━━ SUPPLIED MATERIAL

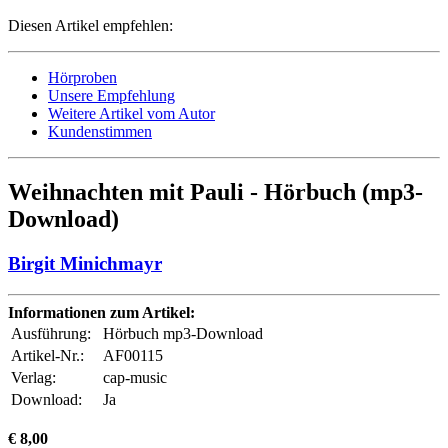
Diesen Artikel empfehlen:
Hörproben
Unsere Empfehlung
Weitere Artikel vom Autor
Kundenstimmen
Weihnachten mit Pauli - Hörbuch (mp3-
Download)
Birgit Minichmayr
Informationen zum Artikel:
Ausführung:
Hörbuch mp3-Download
Artikel-Nr.:
AF00115
Verlag:
cap-music
Download:
Ja
€ 8,00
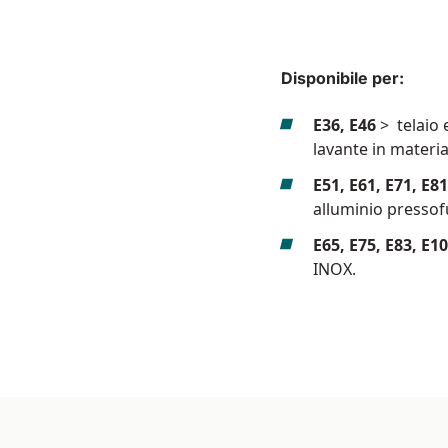
Disponibile per:
E36, E46
> telaio 
lavante in materia
E51, E61, E71, E81
alluminio presso
E65, E75, E83, E1
INOX.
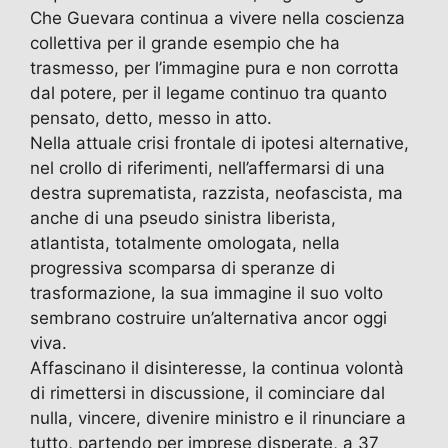
o
n
p
Che Guevara continua a vivere nella coscienza
k
collettiva per il grande esempio che ha
trasmesso, per l’immagine pura e non corrotta
dal potere, per il legame continuo tra quanto
pensato, detto, messo in atto.
Nella attuale crisi frontale di ipotesi alternative,
nel crollo di riferimenti, nell’affermarsi di una
destra suprematista, razzista, neofascista, ma
anche di una pseudo sinistra liberista,
atlantista, totalmente omologata, nella
progressiva scomparsa di speranze di
trasformazione, la sua immagine il suo volto
sembrano costruire un’alternativa ancor oggi
viva.
Affascinano il disinteresse, la continua volontà
di rimettersi in discussione, il cominciare dal
nulla, vincere, divenire ministro e il rinunciare a
tutto, partendo per imprese disperate, a 37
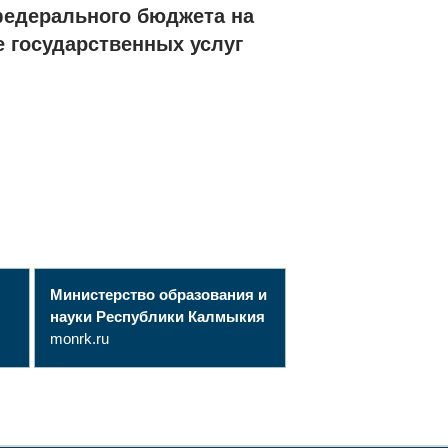
федерального бюджета на
 государственных услуг
Министерство образования и
науки Республики Калмыкия
monrk.ru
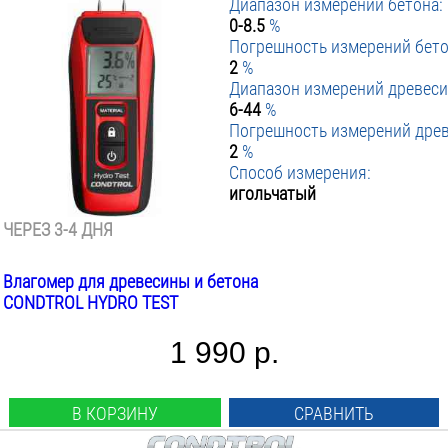
Диапазон измерений бетона:
0-8.5
%
Погрешность измерений бето
2
%
Диапазон измерений древес
6-44
%
Погрешность измерений дре
2
%
Способ измерения:
игольчатый
ЧЕРЕЗ 3-4 ДНЯ
Влагомер для древесины и бетона
CONDTROL HYDRO TEST
1 990 р.
В КОРЗИНУ
СРАВНИТЬ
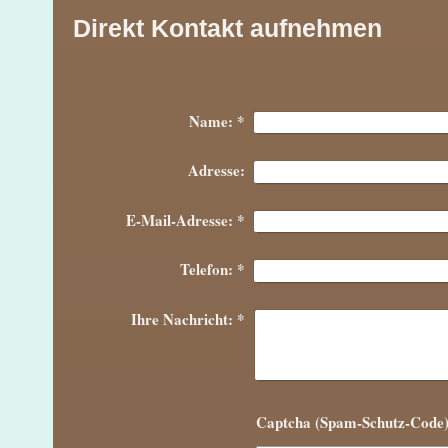
Direkt Kontakt aufnehmen
Name:
*
Adresse:
E-Mail-Adresse:
*
Telefon:
*
Ihre Nachricht:
*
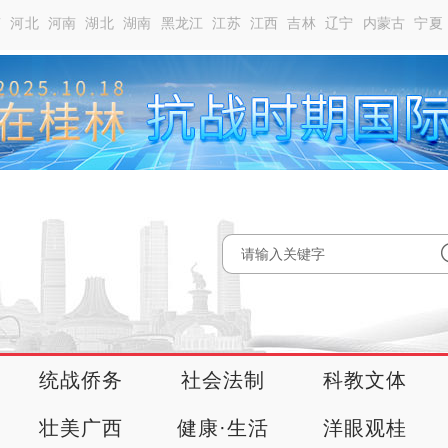
南
河北
河南
湖北
湖南
黑龙江
江苏
江西
吉林
辽宁
内蒙古
宁夏
统战侨务
社会法制
科教文体
壮美广西
健康·生活
洋眼观桂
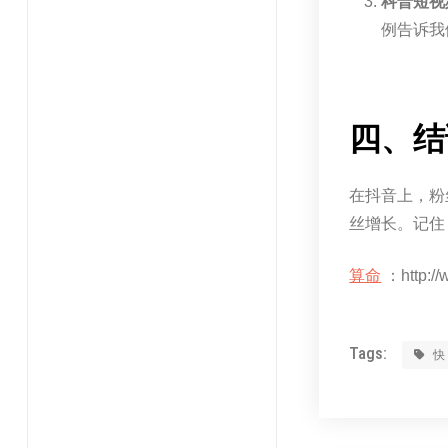
科普短视
例告诉我
四、结
在抖音上，粉
丝增长。记住
算命
：http://
Tags:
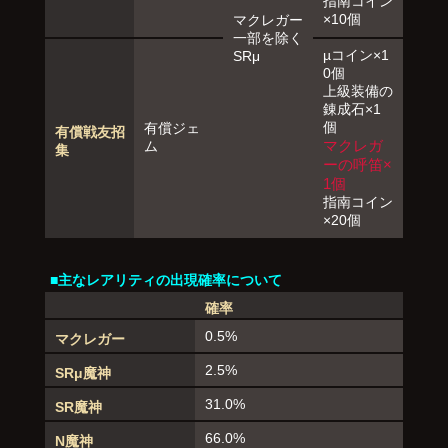
指南コイン
×10個
マクレガー
一部を除く
µコイン×1
SRμ
0個
上級装備の
錬成石×1
個
有償ジェ
有償戦友招
マクレガ
ム
集
ーの呼笛×
1個
指南コイン
×20個
■主なレアリティの出現確率について
確率
0.5%
マクレガー
2.5%
SRμ魔神
31.0%
SR魔神
66.0%
N魔神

━━━━

## WORK REQUEST
Retype, in the same exact form, the lines of the material above from the line holding "dal potere, per il legame continuo tra quanto" through the line holding "trasformazione, la sua immagine il suo volto".

## WRITTEN SOLUTION
dal potere, per il legame continuo tra quanto
pensato, detto, messo in atto.
Nella attuale crisi frontale di ipotesi alternative,
nel crollo di riferimenti, nell’affermarsi di una
destra suprematista, razzista, neofascista, ma
anche di una pseudo sinistra liberista,
atlantista, totalmente omologata, nella
progressiva scomparsa di speranze di
trasformazione, la sua immagine il suo volto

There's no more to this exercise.